● EXERCISE DETAILS: Reproduce the text of every entry below word for word, leaving out the pictures.

Start of EXTRACTED DATA

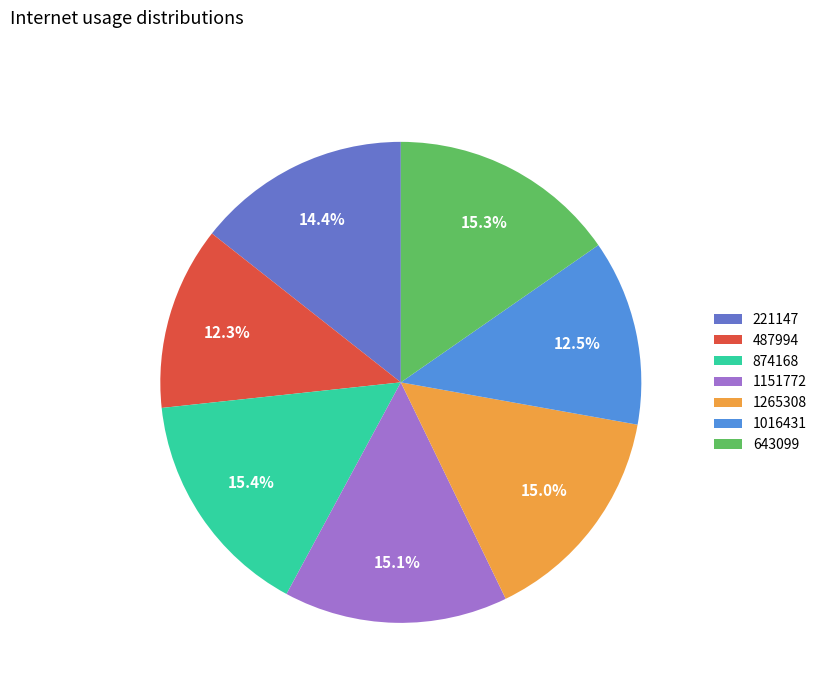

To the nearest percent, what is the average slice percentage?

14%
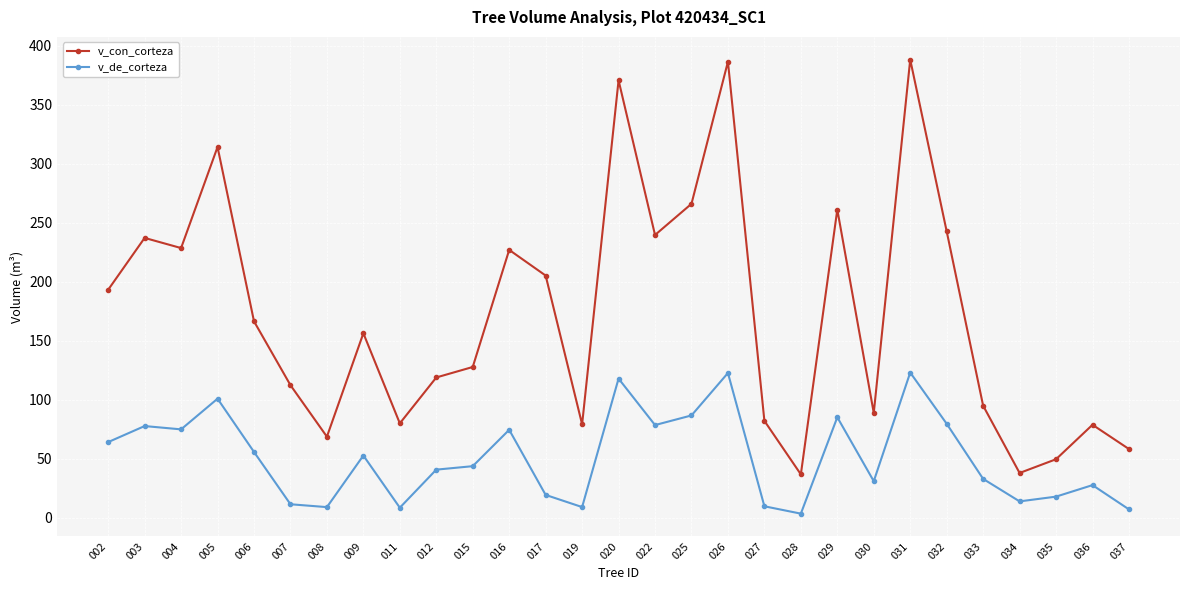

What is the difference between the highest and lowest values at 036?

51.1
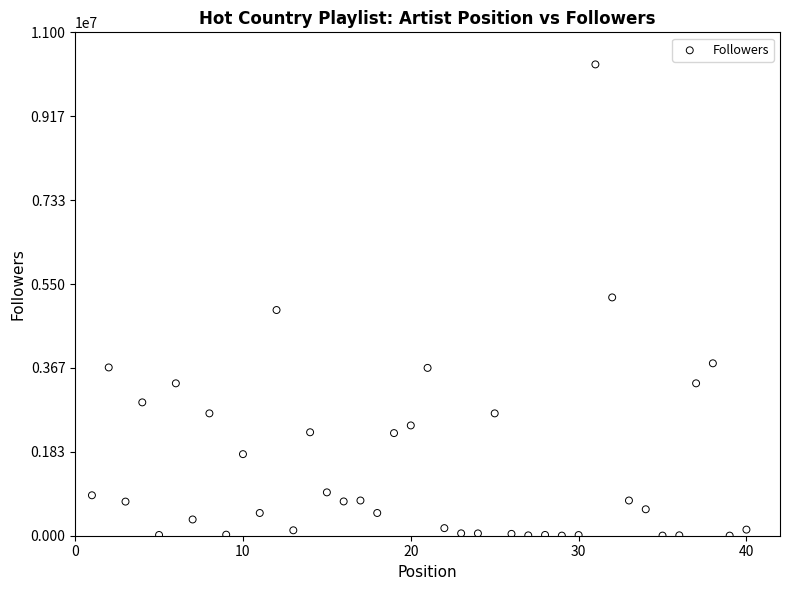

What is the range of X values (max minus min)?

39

End of EXTRACTED DATA

● RESPONSE AREA:
To the nearest percent, what is the average slice percentage?

14%

What is the difference between the highest and lowest values at 036?

51.1

What is the range of X values (max minus min)?

39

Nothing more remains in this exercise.